Scholarship for displaced Aurarians expands
Eligibility for free college tuition has been extended to include all direct descendants of residents displaced from their homes when the Auraria Campus was constructed decades ago.
Diana Freyta’s family roots run generations deep on the Auraria Campus. Now, those ties can continue to grow, thanks to the expansion of the Displaced Aurarian Scholarship. The program has provided free college tuition for the children and grandchildren of those displaced from their homes when the campus was built more than five decades ago. The new expansion ensures that all direct descendants of the people who were displaced are eligible for the scholarship.
In the 1940s, Freyta’s great-grandparents Maria Lucy and Anselmo Gallegos raised their 12 children in a four-bedroom house in the largely Hispanic Auraria neighborhood. Freyta’s grandmother Maria Delores and grandfather Charles Freyta were married at St. Cajetan’s Catholic Church on the Auraria Campus in the 1960s. But shortly after, Lucy and Gallegos were among hundreds forced to leave one of Denver’s oldest neighborhoods to make way for the new campus.
“My grandmother was sad because they had their friends and their network of people, and everyone kind of got separated,” Freyta said. She is pursuing an Organizational Communications degree at Metropolitan State University of Denver, which shares the Auraria Campus with the University of Colorado Denver and Community College of Denver.
During summer 1965, a flood devastated the Auraria neighborhood, and the damage motivated city and state leaders to move forward with urban-renewal plans that displaced more than 300 households. Residents were compensated for their homes and promised tuition-free education at campus higher-education institutions for themselves and their children and grandchildren.
Freyta used the scholarship to earn her associate degree in Business from Community College of Denver. She is now using it to obtain her bachelor’s degree at MSU Denver.
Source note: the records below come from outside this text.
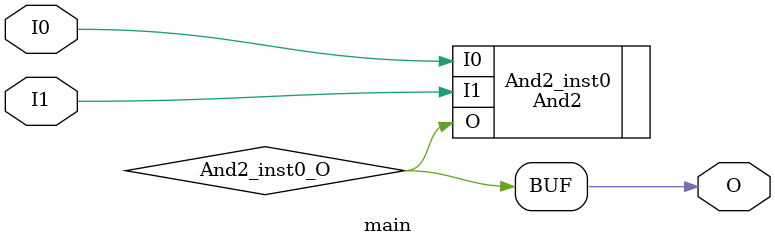
<source format=v>
module main (input  I0, input  I1, output  O);
wire  And2_inst0_O;
And2 And2_inst0 (.I0(I0), .I1(I1), .O(And2_inst0_O));
assign O = And2_inst0_O;
endmodule


</source>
“It was one of the foundations that helped me get through college, and I think it’s important to expand the scholarship beyond to other generations,” said Freyta, whose mother and other family members also took advantage of the program to attend college on the Auraria Campus.
Freyta and others have been advocating to expand eligibility for the scholarship beyond the children and grandchildren of displaced Aurarians, and they will soon be getting their wish. Beginning with the spring semester, all lineal descendants of people who lived in the Auraria neighborhood from 1955 to 1973 will be eligible. The expansion will also allow the scholarship to be used for undergraduate or graduate programs.
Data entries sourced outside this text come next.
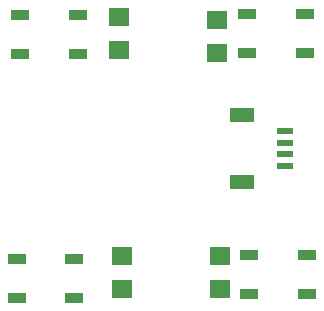
<source format=gtp>
G75*
%MOIN*%
%OFA0B0*%
%FSLAX25Y25*%
%IPPOS*%
%LPD*%
%AMOC8*
5,1,8,0,0,1.08239X$1,22.5*
%
%ADD10R,0.07874X0.04724*%
%ADD11R,0.05315X0.02362*%
%ADD12R,0.05906X0.03543*%
%ADD13R,0.07087X0.06299*%
D10*
X0084548Y0051300D03*
X0084548Y0073347D03*
D11*
X0099017Y0068229D03*
X0099017Y0064292D03*
X0099017Y0060355D03*
X0099017Y0056418D03*
D12*
X0009410Y0012402D03*
X0009410Y0025394D03*
X0028702Y0025394D03*
X0028702Y0012402D03*
X0087048Y0013977D03*
X0087048Y0026969D03*
X0106339Y0026969D03*
X0106339Y0013977D03*
X0029922Y0093702D03*
X0029922Y0106694D03*
X0010631Y0106694D03*
X0010631Y0093702D03*
X0086182Y0094056D03*
X0086182Y0107048D03*
X0105473Y0107048D03*
X0105473Y0094056D03*
D13*
X0076103Y0094213D03*
X0076103Y0105237D03*
X0043623Y0106221D03*
X0043623Y0095198D03*
X0044607Y0026497D03*
X0044607Y0015473D03*
X0077087Y0015473D03*
X0077087Y0026497D03*
M02*

</source>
“MSU Denver has proudly served multiple generations of Auraria families, and I am thrilled that we will continue to honor their legacy and this community by offering access to a high-quality, enriching education,” said University President Janine Davidson, Ph.D. “It is vital to our University mission to recognize those who came before and to set an ambitious course for assuring that all descendants of the Aurarian community have access to education, also reaffirming our ongoing commitment to equity and restorative justice at all levels of the University.”
Since 1995, MSU Denver has supported 305 students through the Displaced Aurarian Scholarship, collectively saving them over $3 million as of last spring.
“It really is an amazing opportunity just because we know that getting a degree changes an individual’s life as well as a family’s life,” said Thomas Hernandez, interim executive director of Financial Aid and Scholarships at MSU Denver. “But it’s often not just one generation that we see has to be successful in education to really move the needle for families. I think it’s really important that we’re expanding this.”